Kontan Online

PHOTO STORY / MIGAS

BBM Satu Harga di tapal batas Indonesia

Kamis, 11 Juli 2019


Hamparan hutan dan perbukitan perawan yang mengelilingi kawasan Krayan menjadi pemandangan menawan dalam perjalanan menuju Bandara Yuvai Semaring, Desa Long Bawan, Krayan, Kabupaten Nunukan, Kalimantan Utara.

Tidak terlihat akses jalan menuju satu desa ke desa lainnya, hanya hutan belantara dan sungai-sungai besar yang terlihat di dalam kawasan Taman Nasional Kayan Mentarang.
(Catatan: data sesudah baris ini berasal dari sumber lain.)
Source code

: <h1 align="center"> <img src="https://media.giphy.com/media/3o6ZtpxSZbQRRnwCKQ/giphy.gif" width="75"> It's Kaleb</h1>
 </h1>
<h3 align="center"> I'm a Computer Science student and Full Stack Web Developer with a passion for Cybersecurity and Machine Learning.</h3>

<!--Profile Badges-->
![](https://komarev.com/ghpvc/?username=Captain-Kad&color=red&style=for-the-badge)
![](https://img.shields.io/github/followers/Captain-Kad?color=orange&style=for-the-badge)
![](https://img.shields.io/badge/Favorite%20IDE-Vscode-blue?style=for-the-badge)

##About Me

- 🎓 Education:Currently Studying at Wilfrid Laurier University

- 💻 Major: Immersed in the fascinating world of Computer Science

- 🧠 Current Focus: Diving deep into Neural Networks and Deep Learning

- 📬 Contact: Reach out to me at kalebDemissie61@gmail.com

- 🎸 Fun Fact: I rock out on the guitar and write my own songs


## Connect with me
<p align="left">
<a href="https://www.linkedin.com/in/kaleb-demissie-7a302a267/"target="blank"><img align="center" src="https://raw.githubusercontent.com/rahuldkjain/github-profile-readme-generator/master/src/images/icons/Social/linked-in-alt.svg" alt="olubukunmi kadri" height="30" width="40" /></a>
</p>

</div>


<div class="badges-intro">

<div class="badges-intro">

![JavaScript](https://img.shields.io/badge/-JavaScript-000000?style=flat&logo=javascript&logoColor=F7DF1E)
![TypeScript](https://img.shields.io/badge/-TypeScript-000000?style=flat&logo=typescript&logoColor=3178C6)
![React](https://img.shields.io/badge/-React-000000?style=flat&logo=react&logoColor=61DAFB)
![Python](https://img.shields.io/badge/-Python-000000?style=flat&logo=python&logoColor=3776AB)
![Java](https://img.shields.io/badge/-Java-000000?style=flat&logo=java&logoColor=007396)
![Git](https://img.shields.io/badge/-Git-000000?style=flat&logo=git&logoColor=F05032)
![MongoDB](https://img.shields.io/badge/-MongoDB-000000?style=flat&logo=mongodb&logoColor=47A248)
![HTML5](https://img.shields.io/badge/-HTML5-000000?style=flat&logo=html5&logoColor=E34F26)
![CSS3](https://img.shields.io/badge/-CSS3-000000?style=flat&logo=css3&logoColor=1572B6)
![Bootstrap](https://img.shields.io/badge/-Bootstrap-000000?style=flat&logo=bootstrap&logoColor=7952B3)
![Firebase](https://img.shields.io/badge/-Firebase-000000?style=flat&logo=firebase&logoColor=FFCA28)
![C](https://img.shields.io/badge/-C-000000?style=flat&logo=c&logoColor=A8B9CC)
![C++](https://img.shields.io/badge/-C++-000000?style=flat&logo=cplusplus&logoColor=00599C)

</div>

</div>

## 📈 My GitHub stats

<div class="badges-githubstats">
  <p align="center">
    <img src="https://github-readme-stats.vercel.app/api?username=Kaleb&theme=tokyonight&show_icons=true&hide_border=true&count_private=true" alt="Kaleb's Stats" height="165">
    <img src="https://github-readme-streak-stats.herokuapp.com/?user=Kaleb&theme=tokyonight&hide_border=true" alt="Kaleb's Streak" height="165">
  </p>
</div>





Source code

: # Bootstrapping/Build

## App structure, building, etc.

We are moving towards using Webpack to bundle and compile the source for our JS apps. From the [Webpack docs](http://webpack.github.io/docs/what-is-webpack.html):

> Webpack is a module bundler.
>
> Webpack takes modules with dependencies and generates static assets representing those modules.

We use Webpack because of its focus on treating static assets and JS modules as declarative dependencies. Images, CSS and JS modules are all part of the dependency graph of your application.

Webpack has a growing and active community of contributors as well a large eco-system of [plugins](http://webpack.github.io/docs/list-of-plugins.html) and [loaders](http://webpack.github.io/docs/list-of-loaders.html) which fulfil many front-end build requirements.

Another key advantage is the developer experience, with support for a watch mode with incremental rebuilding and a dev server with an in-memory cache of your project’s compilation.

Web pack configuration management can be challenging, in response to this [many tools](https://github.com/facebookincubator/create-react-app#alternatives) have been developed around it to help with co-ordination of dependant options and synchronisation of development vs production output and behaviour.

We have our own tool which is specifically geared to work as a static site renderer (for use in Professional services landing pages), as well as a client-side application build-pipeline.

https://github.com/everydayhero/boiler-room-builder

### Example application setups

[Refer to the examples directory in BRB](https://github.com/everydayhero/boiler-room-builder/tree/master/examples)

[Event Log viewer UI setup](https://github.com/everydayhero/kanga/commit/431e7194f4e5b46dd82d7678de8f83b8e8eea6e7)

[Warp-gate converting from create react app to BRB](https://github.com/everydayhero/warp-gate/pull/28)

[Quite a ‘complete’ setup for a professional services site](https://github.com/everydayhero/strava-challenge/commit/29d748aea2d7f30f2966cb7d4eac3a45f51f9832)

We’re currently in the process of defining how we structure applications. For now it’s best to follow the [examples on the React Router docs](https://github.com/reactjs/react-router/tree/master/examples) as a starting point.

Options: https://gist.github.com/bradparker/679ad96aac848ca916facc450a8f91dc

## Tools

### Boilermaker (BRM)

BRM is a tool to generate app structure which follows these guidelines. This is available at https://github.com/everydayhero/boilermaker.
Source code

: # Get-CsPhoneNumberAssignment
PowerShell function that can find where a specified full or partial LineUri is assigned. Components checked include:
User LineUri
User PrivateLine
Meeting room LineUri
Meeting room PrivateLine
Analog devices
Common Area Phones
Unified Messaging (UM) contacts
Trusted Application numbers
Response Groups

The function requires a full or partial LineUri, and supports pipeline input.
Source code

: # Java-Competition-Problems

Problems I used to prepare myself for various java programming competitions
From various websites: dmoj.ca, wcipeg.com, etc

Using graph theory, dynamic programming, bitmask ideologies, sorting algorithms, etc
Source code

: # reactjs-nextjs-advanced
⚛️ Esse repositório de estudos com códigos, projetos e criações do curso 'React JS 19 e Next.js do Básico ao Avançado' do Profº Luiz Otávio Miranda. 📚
Krayan merupakan kecamatan yang berbatasan langsung dengan Serawak, Malaysia.

Bertetangga dengan Serawak membuat masyarakat Krayan bergantung kebutuhan pangan terutama kebutuhan akan bahan bakar minyak (BBM). Ketergantungan yang sudah menahun ini mulai dipangkas oleh Pemerintah setelah Pertamina mendatangkan BBM satu harga dengan pesawat air tractor Pelita Air Service.
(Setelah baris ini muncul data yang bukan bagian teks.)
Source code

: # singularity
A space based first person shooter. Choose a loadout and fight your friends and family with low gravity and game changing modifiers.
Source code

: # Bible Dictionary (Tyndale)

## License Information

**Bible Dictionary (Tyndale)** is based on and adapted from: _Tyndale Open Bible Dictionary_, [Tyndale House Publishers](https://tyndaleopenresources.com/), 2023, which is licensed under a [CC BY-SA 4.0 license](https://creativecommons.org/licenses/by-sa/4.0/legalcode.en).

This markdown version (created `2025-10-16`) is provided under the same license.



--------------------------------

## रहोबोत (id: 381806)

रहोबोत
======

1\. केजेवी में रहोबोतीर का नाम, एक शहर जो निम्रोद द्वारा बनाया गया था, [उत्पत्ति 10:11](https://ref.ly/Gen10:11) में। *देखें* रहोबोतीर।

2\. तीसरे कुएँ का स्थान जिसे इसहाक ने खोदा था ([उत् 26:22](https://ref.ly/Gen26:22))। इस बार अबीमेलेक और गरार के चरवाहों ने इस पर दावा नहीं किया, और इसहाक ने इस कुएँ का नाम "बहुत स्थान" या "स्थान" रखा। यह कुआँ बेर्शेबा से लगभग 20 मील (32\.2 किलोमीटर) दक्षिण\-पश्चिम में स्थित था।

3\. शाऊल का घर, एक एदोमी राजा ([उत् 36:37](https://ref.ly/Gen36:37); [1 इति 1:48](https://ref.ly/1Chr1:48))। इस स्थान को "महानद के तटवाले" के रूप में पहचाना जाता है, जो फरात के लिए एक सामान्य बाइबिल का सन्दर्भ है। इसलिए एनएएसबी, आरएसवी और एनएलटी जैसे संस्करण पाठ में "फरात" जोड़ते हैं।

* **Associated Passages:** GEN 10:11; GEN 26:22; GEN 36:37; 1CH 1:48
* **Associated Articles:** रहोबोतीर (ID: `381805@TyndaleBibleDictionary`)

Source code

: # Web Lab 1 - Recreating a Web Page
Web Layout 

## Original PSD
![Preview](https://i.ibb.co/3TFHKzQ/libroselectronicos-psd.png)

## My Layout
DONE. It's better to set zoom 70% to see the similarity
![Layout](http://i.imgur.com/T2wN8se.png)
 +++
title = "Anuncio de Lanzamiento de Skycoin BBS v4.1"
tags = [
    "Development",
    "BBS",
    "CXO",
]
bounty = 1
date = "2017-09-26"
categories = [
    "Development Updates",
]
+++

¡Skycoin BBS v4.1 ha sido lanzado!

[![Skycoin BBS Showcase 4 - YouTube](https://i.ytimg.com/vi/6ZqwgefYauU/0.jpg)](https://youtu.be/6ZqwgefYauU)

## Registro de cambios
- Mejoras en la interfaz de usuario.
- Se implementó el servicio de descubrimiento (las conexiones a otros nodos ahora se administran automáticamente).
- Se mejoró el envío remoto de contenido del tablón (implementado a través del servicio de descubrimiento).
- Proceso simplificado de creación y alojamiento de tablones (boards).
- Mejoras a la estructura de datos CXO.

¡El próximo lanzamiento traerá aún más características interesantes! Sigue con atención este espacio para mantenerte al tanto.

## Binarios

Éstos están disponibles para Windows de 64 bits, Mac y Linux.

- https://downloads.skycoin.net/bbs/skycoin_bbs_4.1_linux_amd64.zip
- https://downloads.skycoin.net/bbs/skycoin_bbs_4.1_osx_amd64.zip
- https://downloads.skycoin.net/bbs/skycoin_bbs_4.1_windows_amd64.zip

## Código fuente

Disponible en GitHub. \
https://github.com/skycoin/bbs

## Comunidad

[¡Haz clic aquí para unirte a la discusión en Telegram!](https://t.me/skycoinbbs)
Dalam sehari pesawat air tractor bisa membawa empat ton bahan bakar minyak untuk kebutuhan masyarakat di perbatasan. Menurut pengelola agen premium dan minyak solar (APMS) Krayan, Jos Leber mengatakan kebutuhan BBM masyarakat sangat tinggi untuk digunakan sebagai alat transportasi, pertanian dan penerangan.

Bagi pemenuhan kebutuhan BBM di wilayah pedalaman seperti di Krayan Selatan dan Krayan Tengah, sejumlah pekerja dari agen premium dan minyak solar melakukan distribusi BBM dengan kendaraan offroad yang menghabiskan waktu 4-5 jam perjalanan, akses jalan, tanah berlumpur dan hutan belantara membuat distribusi menghabiskan waktu yang sangat panjang.

Menurut petani Krayan Selatan Pangeran Dukung, semenjak BBM Satu Harga datang ke desa yang terisolir, mereka tidak perlu lagi menggunakan BBM negara tetangga yang harganya Rp 30.000-Rp 50.000 per liter, dan dapat menikmati BBM Pertamina pada harga Rp 6.450 per liter.

BBM yang dibeli masyarakat dari agen premium dan minyak solar di Krayan maupun SPBU Kompak di Krayan Selatan memberikan manfaat untuk aktivitas warga dan masyarakat pun merasakan BBM Satu Harga yang sama dengan kota lainnya di Indonesia.

BBM Satu Harga merupakan program Pemerintah melalui Pertamina yang bertujuan untuk memberikan rasa keadilan energi yang nyata bagi masyarakat di perbatasan seperti di Krayan.